Now for a few of the tricks of this classic prestidigitateur. His greatest invention was the “light and heavy chest.” Speaking of this remarkable experiment he wrote: “I do not think, modesty apart, that I ever invented anything so daringly ingenious.” The magician came forward with a little wooden box, {139} to the top of which was attached a metal handle. He addressed the audience as follows: “Ladies and gentlemen. I have a cash-box which possesses strange properties. It becomes heavy or light at will. I place in it some banknotes for safekeeping and deposit it here on the ‘run-down’ in sight of all. Will some gentleman test the lightness of the box?”
When the volunteer had satisfied the audience that the box could be lifted with the little finger, Houdin executed some pretended mesmeric passes over it, and bade the gentleman lift it a second time. But try as he might, the volunteer would prove unequal to the task. At a sign from Houdin the box would be restored to its pristine lightness. This trick was performed with a powerful electro-magnet with conducting wires reaching behind the scenes to a battery. At a signal from the performer an operator turned on the electric current, and the box, which had an iron plate let into its bottom, covered with mahogany-colored paper, clung to the magnet with supernatural attraction. In the year 1845, the phenomena of electro-magnetism were unknown to the general public, hence the spirit cash-box created the most extraordinary sensation. When the subject of electricity became better known, Houdin made an addition to the feat which threw his spectators off the scent. After first having shown the trick on the “run-down,” he hooked the box to one end of a cord which passed over a pulley attached to the ceiling of the hall. A spectator was requested to take hold of the other end of the cord and keep the chest suspended.
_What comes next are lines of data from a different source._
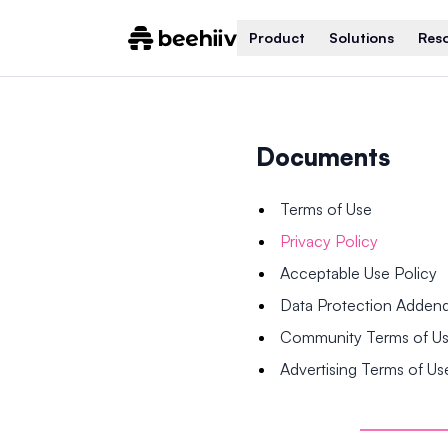
Product
Solutions
Res
Documents
Terms of Use
Privacy Policy
Acceptable Use Policy
Data Protection Adde
Community Terms of U
Advertising Terms of Us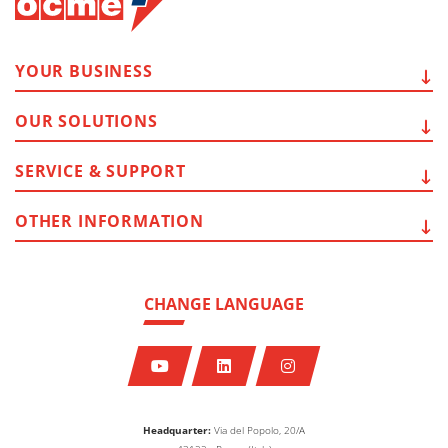
YOUR
BUSINESS
OUR
SOLUTIONS
SERVICE
& SUPPORT
OTHER
INFORMATION
CHANGE LANGUAGE
Headquarter:
Via del Popolo, 20/A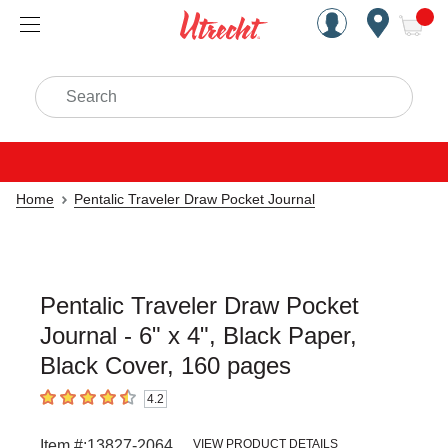
Handcrafted Est. 1949 Brookly
Open Nav
ite
Search
Home
Pentalic Traveler Draw Pocket Journal
Pentalic Traveler Draw Pocket
Journal - 6" x 4", Black Paper,
Black Cover, 160 pages
4.2
4.2
out of 5 stars
Item #:
13827-2064
VIEW PRODUCT DETAILS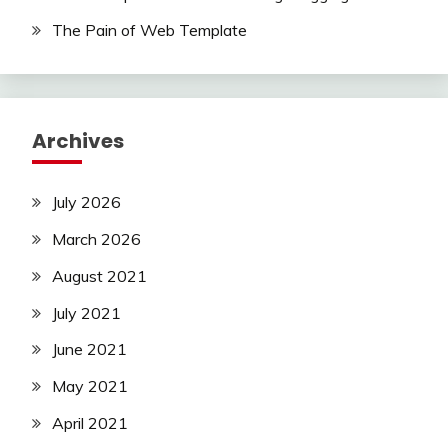
The Pain of Web Template
Archives
July 2026
March 2026
August 2021
July 2021
June 2021
May 2021
April 2021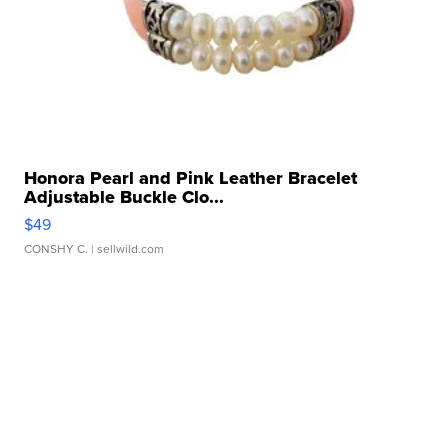
Honora Pearl and Pink Leather Bracelet
Adjustable Buckle Clo...
$49
CONSHY C.
| sellwild.com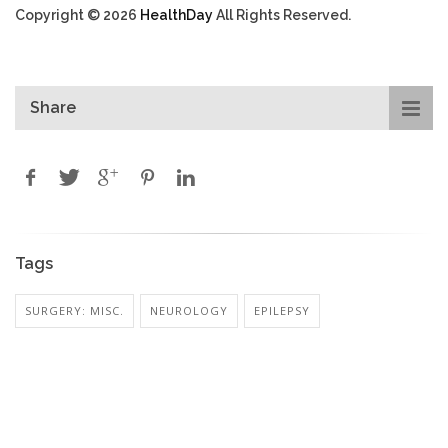
Copyright © 2026
HealthDay
All Rights Reserved.
Share
Tags
SURGERY: MISC.
NEUROLOGY
EPILEPSY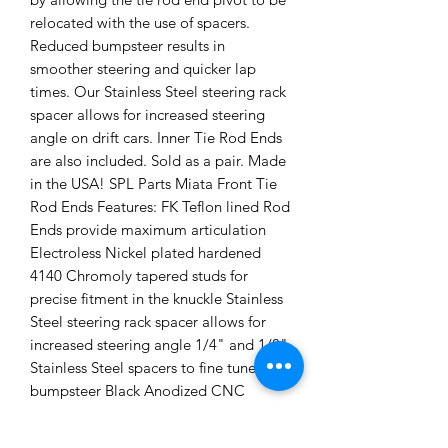
relocated with the use of spacers.
Reduced bumpsteer results in
smoother steering and quicker lap
times. Our Stainless Steel steering rack
spacer allows for increased steering
angle on drift cars. Inner Tie Rod Ends
are also included. Sold as a pair. Made
in the USA! SPL Parts Miata Front Tie
Rod Ends Features: FK Teflon lined Rod
Ends provide maximum articulation
Electroless Nickel plated hardened
4140 Chromoly tapered studs for
precise fitment in the knuckle Stainless
Steel steering rack spacer allows for
increased steering angle 1/4" and 1/8"
Stainless Steel spacers to fine tune
bumpsteer Black Anodized CNC
Machined 6061-T6 Billet Aluminum
curved turnbuckle to maximize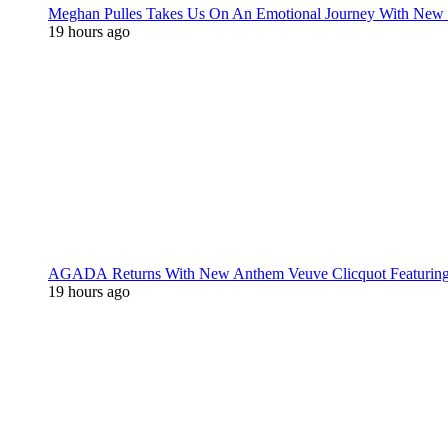
Meghan Pulles Takes Us On An Emotional Journey With New
19 hours ago
AGADA Returns With New Anthem Veuve Clicquot Featurin
19 hours ago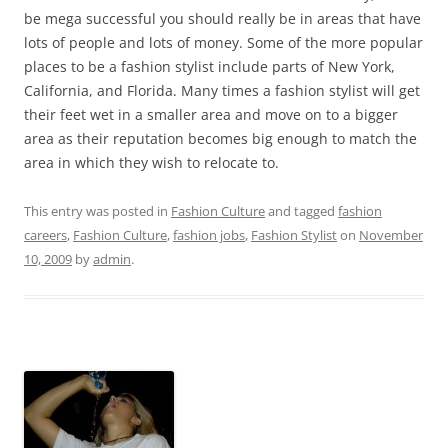
be mega successful you should really be in areas that have
lots of people and lots of money. Some of the more popular
places to be a fashion stylist include parts of New York,
California, and Florida. Many times a fashion stylist will get
their feet wet in a smaller area and move on to a bigger
area as their reputation becomes big enough to match the
area in which they wish to relocate to.
This entry was posted in
Fashion Culture
and tagged
fashion
careers
,
Fashion Culture
,
fashion jobs
,
Fashion Stylist
on
November
10, 2009
by
admin
.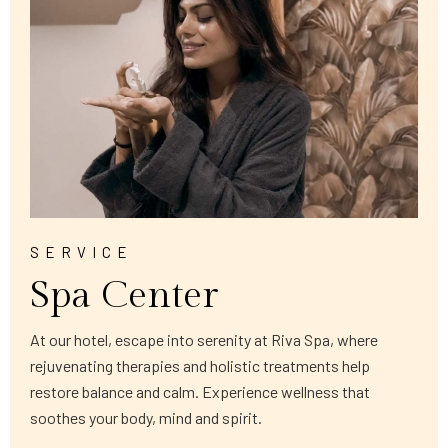
SERVICE
Spa Center
At our hotel, escape into serenity at Riva Spa, where
rejuvenating therapies and holistic treatments help
restore balance and calm. Experience wellness that
soothes your body, mind and spirit.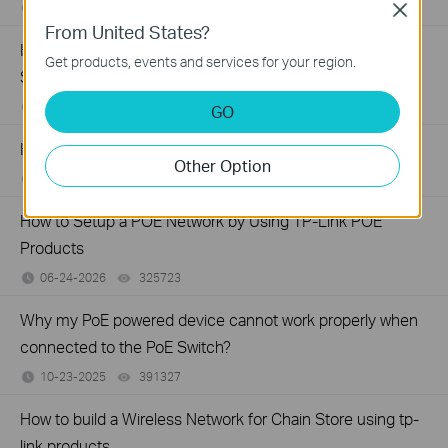
07-16-2026
359119
views
Close
From United States?
How to Troubleshoot Unstable Internet Issue on Omada
Get products, events and services for your region.
Switch
06-24-2026
129875
views
GO
How to Troubleshoot No Internet Issue on Omada Switch
Other Option
06-24-2026
184176
views
How to Setup a POE Network by Using TP-Link POE
Products
06-24-2026
325723
views
Why my PoE powered device cannot work properly when
connected to the PoE Switch?
10-23-2025
391327
views
How to build a Wireless Network for Chain Store using tp-
link products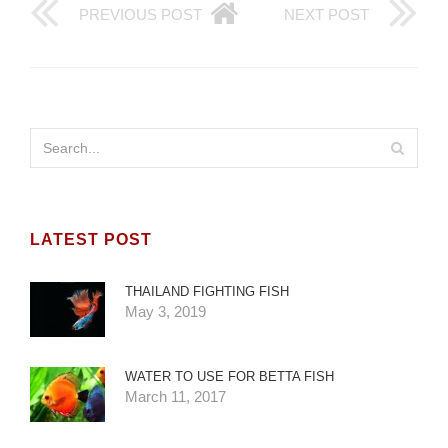
PREVIOUS POST
NEXT POST
LATEST POST
THAILAND FIGHTING FISH
May 3, 2019
WATER TO USE FOR BETTA FISH
March 11, 2017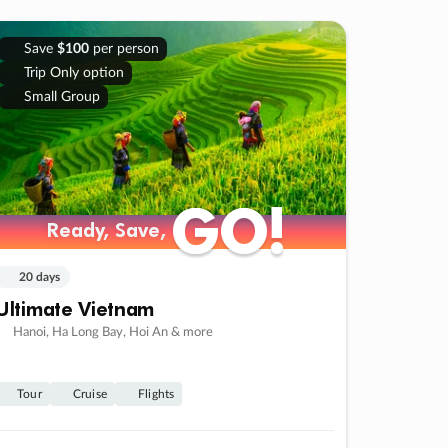
Save
$100
per person
Trip Only option
Small Group
GO!
GO!
Ready, Save,
Ready, Save,
20 days
Ultimate Vietnam
Hanoi, Ha Long Bay, Hoi An & more
Tour
Cruise
Flights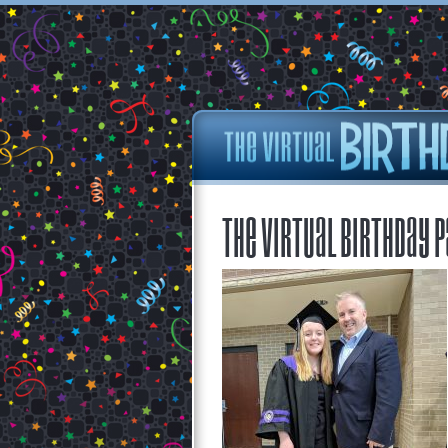
The Virtual Birthday P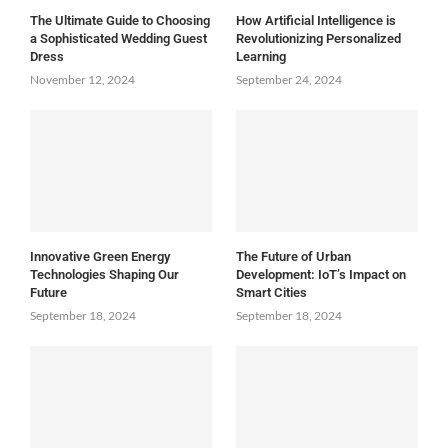
The Ultimate Guide to Choosing
How Artificial Intelligence is
a Sophisticated Wedding Guest
Revolutionizing Personalized
Dress
Learning
November 12, 2024
September 24, 2024
Innovative Green Energy
The Future of Urban
Technologies Shaping Our
Development: IoT’s Impact on
Future
Smart Cities
September 18, 2024
September 18, 2024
“Just at present,” remarked the conjurer, “the chest is extremely light; but as it is about to become, at my command, very heavy, I must ask five or six other persons to help this gentleman, for fear the chest should lift him off his feet.”
No sooner was this done than the chest came heavily to the ground, dragging along and sometimes lifting off their feet all the spectators who were holding the cord. The explanation is this: On a casual inspection of the pulley and block everything appears to indicate that, as usual in such cases, the cord passes straight over the pulley, in on one side and out on the other; but such is not really the fact, as will be seen upon tracing the course {140} of the dotted lines (Fig. 1), which, passing through the block and through the ceiling, are attached on either side to a double pulley fixed in the room above. To any one who has the most elementary acquaintance with the laws of mechanics, it will be obvious that the strength of the person who holds the handle of the windlass above is multiplied tenfold, and that he can easily overcome even the combined resistance of five or six spectators.
| Fig. 1. | Fig. 2. THE TALKING BUST. |
The “Bust of Socrates” was another favorite experiment with Houdin. In this illusion a living bust with the features of Socrates was suspended in the middle of the stage without visible support. The performer, habited as an Athenian noble, addressed questions to the mutilated philosopher and received replies in stanzas of elegiac verse. The mise en scène is represented in Fig. 2. Houdin explains the illusion as follows:
“A, B, C, D, (Fig. 3) represent a section of the stage on which the trick is exhibited. A sheet of silvered glass, G, G, occupying the whole width of the stage, is placed in a diagonal position, extending from the upper part of the stage at the rear, down to the footlights, so as to form an angle of forty-five degrees with the floor. In the center of the glass is an opening through which {141} the actor passes his head and shoulders, as shown in the figure. It should be further mentioned that the ceiling and the two sides of the stage are hung with wall-paper of the same pattern, and are brilliantly illuminated, either by means of footlights at C, or by gas-jets placed behind the border A. Such being the condition of things, the effect is as follows: The ceiling A is reflected in the mirror, and its reflection appears to the spectators to be the paper of the wall B, D, which in reality is hidden by the glass.
Fig 3. HOW THE TALKING BUST WAS WORKED.